Date: Apr 9, 2013 1:15 AM
Author: William Elliot
Subject: Re: some amateurish opinions on CH

On Mon, 8 Apr 2013, fom wrote:
> On 4/8/2013 11:24 PM, William Elliot wrote:
> > On Mon, 8 Apr 2013, fom wrote:

> > > > Remember the engineers' KISS and the beauty of simplicity. What
> > > > more simple than invoking Occam for V = L and no inaccessible?
> > > > Face it, that's all the set theory needed for all of math.

> > >
> > > Do you believe that?
> > >
> > > What about Grothendieck universes arising from category theory?

> >
> > What good are they?

> Technically, I think they let algebraists work without concern for
> set-theoretic paradoxes. That would come into play in the
> representation theory. But, I am not knowledgeable enough to assert
> that with confidence.

It's likely as useful ast the category theory topology, pointless
topology, ie pointless.

> > > > BTW, Quine's NF denies AxC.
> > >
> > > I need to look at Quine's work more carefully at this
> > > point.
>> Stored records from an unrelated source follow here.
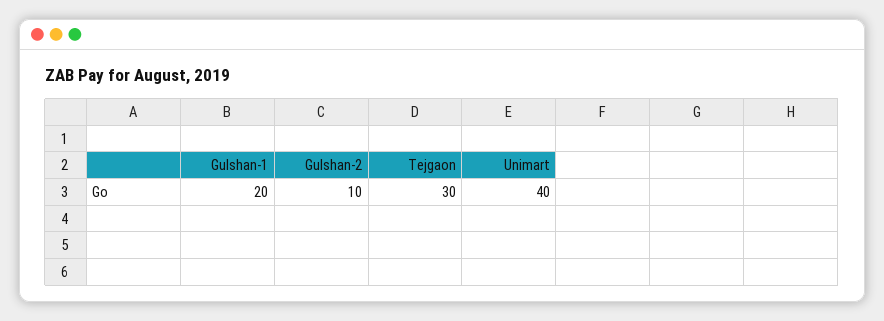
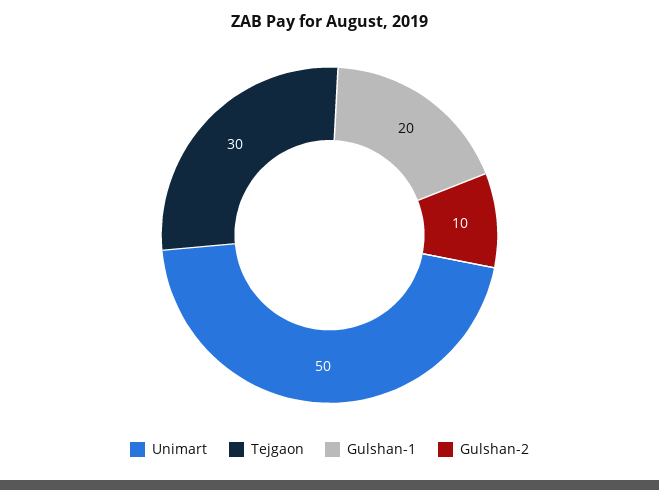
Unimart: 40 -> 50

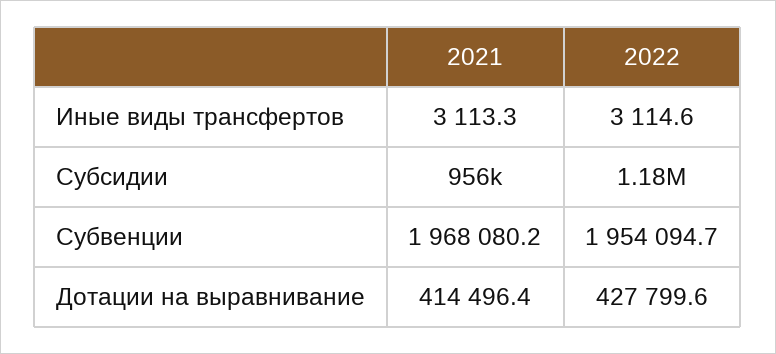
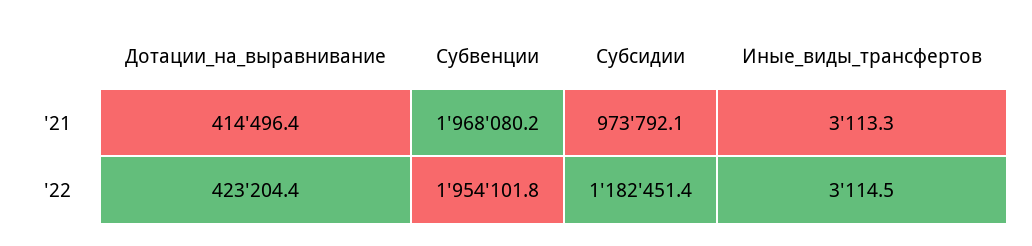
2022, Иные виды трансфертов: 3114.6 -> 3114.5
2021, Субсидии: 956000 -> 973792.1
2022, Субвенции: 1954094.7 -> 1954101.8
2022, Дотации на выравнивание: 427799.6 -> 423204.4

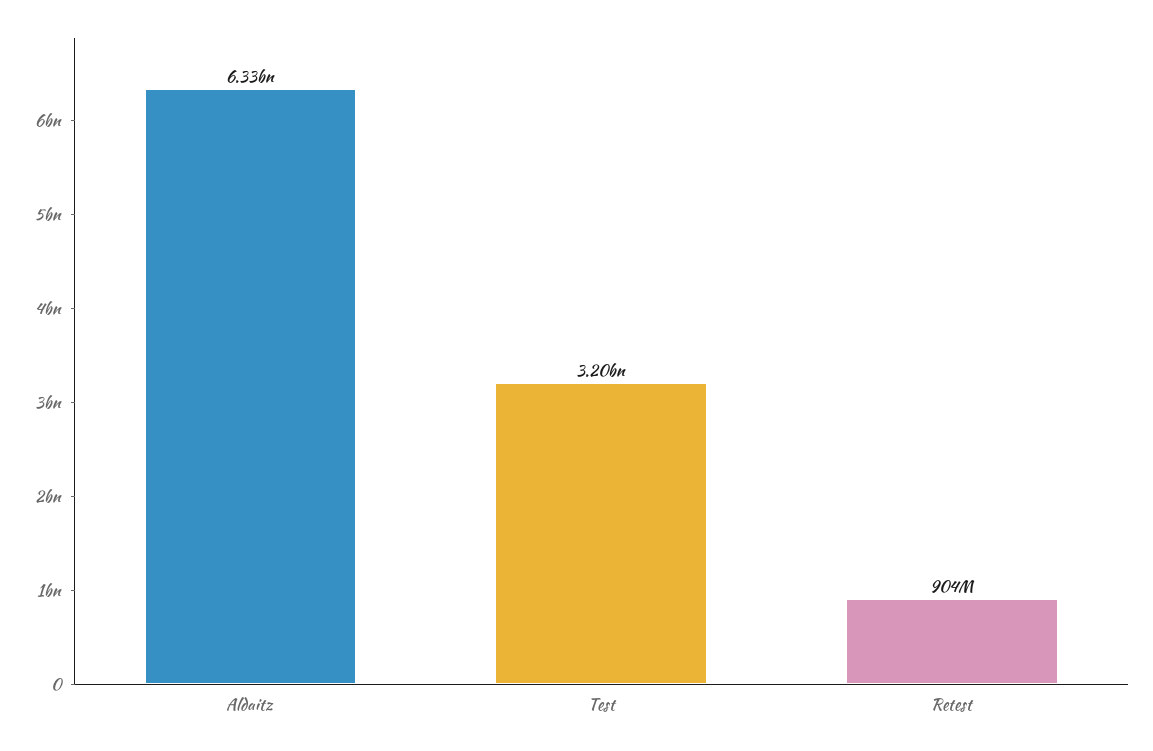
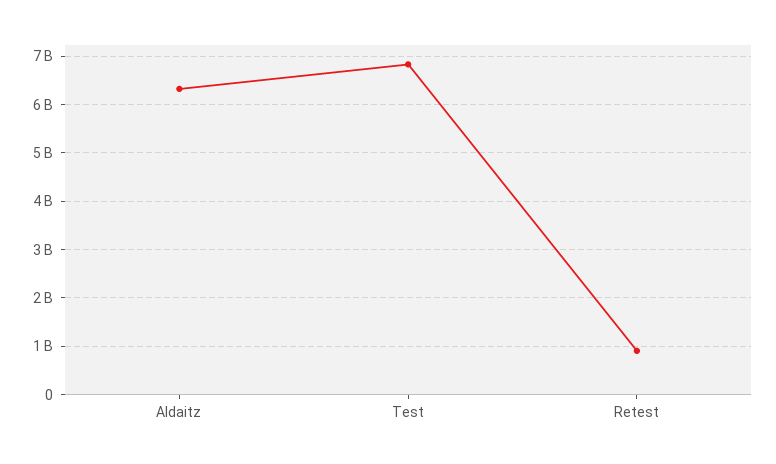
Test: 3200000000 -> 6800000000

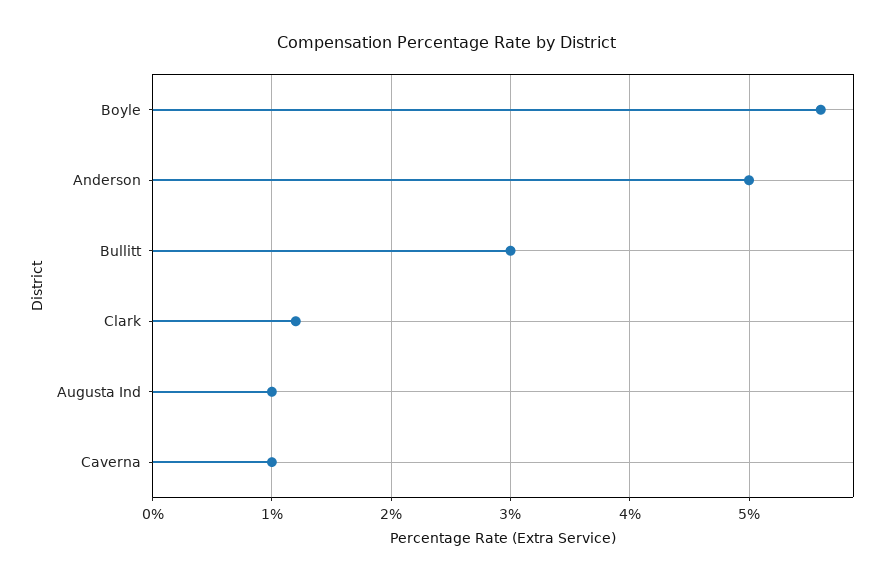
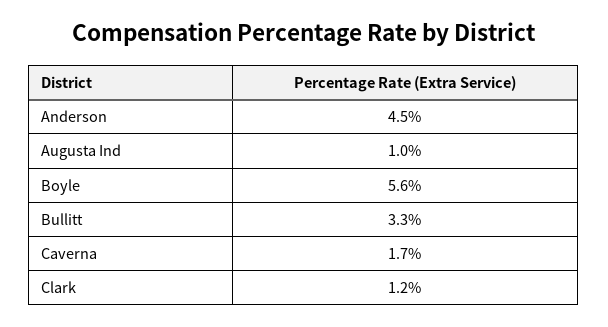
Anderson: 5 -> 4.5
Bullitt: 3 -> 3.3
Caverna: 1 -> 1.7

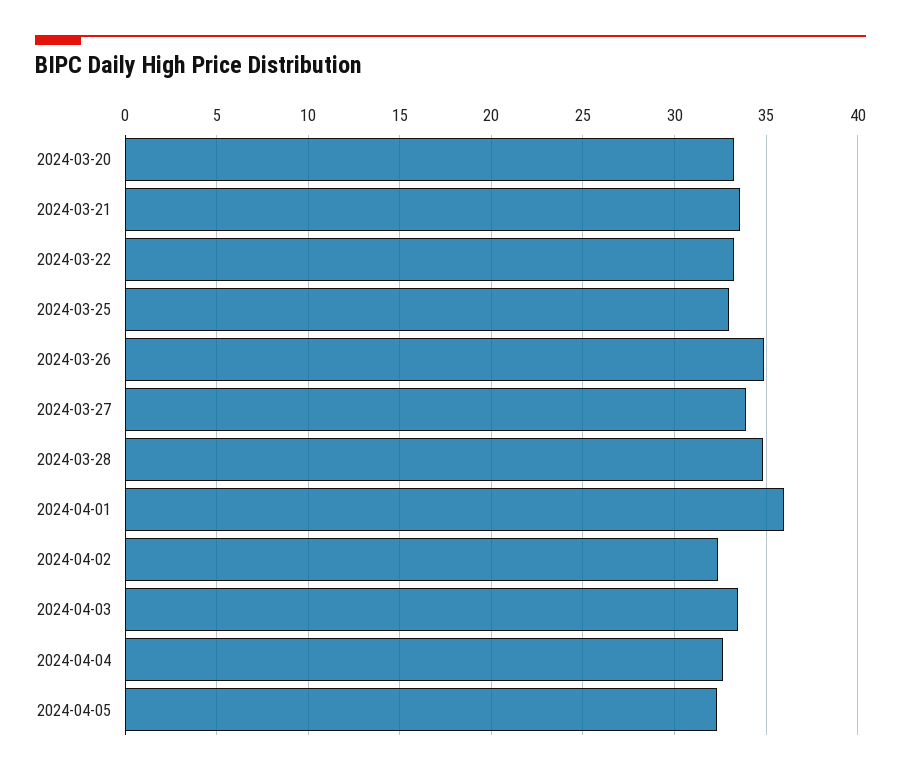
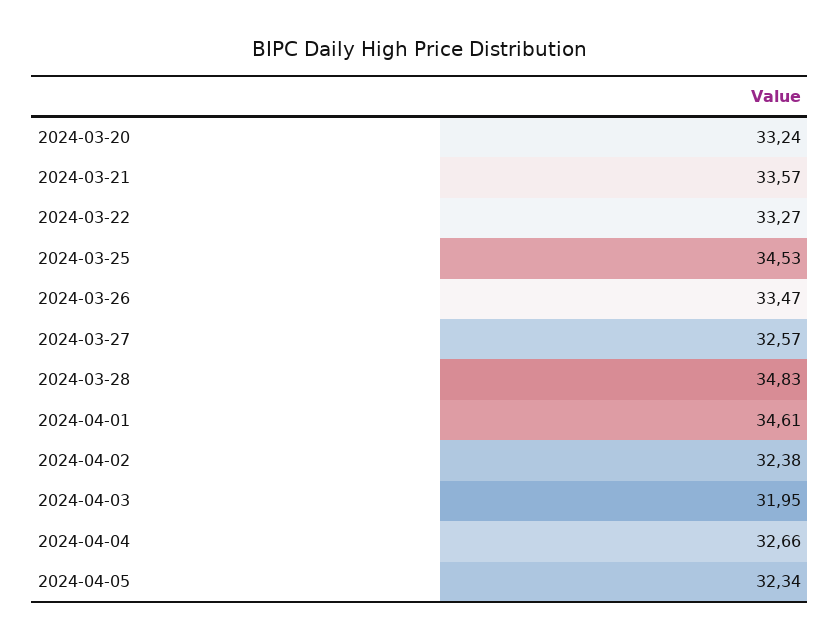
2024-03-25: 33 -> 34.53
2024-03-26: 35 -> 33.47
2024-03-27: 34 -> 32.57
2024-04-01: 36 -> 34.61
2024-04-03: 33.5 -> 31.95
I doubt I would like it because I do not
> > > agree with his views on the nature of identity.

> >
> > At Quine's time it was assumed AxC was compatible. Decades later, it
> > turns out to be violated for some large constructed sets. Would you like
> > the reference for the paper?

> Yes. Thank you.

Ernst P. Specker, "The Axiom of Choice in Quine's New Foundations
for Mathematical Logic," pp 972-975, Vol. 39, 1653, Proc. N.A.S.

I'd be interested in your comments.

> > AxC is needed for infinite products of sets to be not empty.
> > Anyway, I'm a prochoice mathematician.

> :-)
> Yes. I see what you difference you are making.
> Historically, the question of identity is related to Leibniz' principle
> of identity of indiscernibles. But, Leibniz logic had been intensional.
> He viewed logical species as more complex than logical genera and his
> reasoning had been based on the fact that more information is required
> to describe a species than is required to describe a genus.

Philosphy isn't math.

> I think about identity in those terms. Topologically,
> that would involve something along the lines of
> Cantor's intersection theorem for closed sets. So,
> identity of an individual might require an "infinite
> description".

Just the DNA and the google governement file on the person which
has superceeded the old fashion time, date and location of birth.

> In topology, the metric relations and non-metric notions
> of closeness come together in uniform spaces. And,
> of course, one can think about the diagonal of a
> model in relation to the definition of uniformities.
> If I am permitted to be ambivalent about the role of model theory, I am
> in agreement with your prochoice affiliation. Stop worrying about
> models, and the axiom of determinacy becomes almost preferable.

What's that? The determination to needlessly multiply entities?